Back when this became law in California (because of the decision in Grafton Partners v. Superior Court (pdf), where the California Supreme Court determined that pre-dispute jury trial waivers violate the state's constitution) there was initially some confusion as to how best to get around the prohibition on these kinds of waivers. But now, there are well-established practices for what to do.

Many lenders in California have chosen to use judicial reference provisions in their loan agreements. Judicial reference is generally accepted as a valid alternative to jury trial waivers, using the Grafton case analysis (as is arbitration, under many circumstances). Judicial reference is a special process established in the California Code of Civil Procedure (Section 638, et seq.), and, as a practical matter, it can be rather similar to arbitration. It gets you out of the regular courtroom and into separate proceedings that don't involve a jury, where the case can be decided by a referee chosen by the parties. The general rules for judicial reference are provided for directly in the California statute.

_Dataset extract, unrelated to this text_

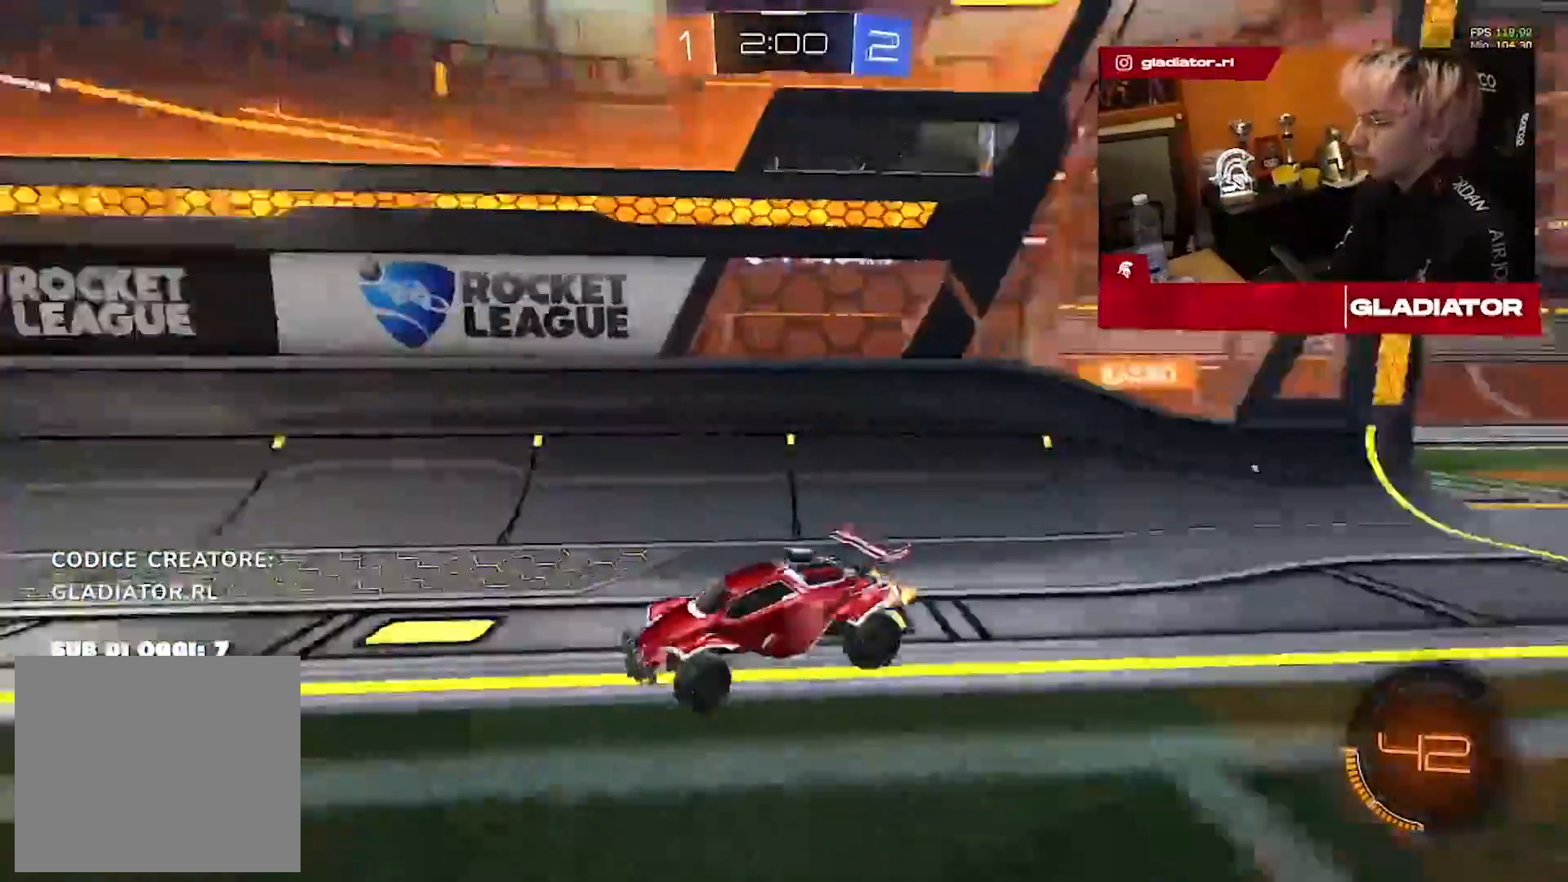
{"dt_ms": 500, "buttons": [], "left_stick": "left", "right_stick": "center", "events": []}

Here's one example of how some lenders have added judicial reference to the waiver provisions in a loan agreement (there are certainly more complicated ways to do this too):

To the extent the foregoing waiver of a jury trial is held to be unenforceable under applicable California law, the parties hereby agree to refer, for a complete and final adjudication, any and all issues of fact or law involved in any litigation or proceeding (including but not limited to all discovery and law and motion matters, pretrial motions, trial matters and post-trial motions), brought to resolve any dispute between the parties hereto (whether based on contract, tort or otherwise) arising out of or otherwise related to this Agreement or any other Loan Document to a judicial referee who shall be appointed under a general reference pursuant to California Code of Civil Procedure Section 638, which referee's decision will stand as the decision of the court. Such judgment will be entered on the referee’s statement of judgment in the same manner as if the action had been tried by the court. The parties shall select a single neutral referee, [who shall be a retired state or federal judge] [with at least five years of judicial experience in civil matters]; provided that in the event the parties cannot agree upon a referee, the referee will be appointed by the court.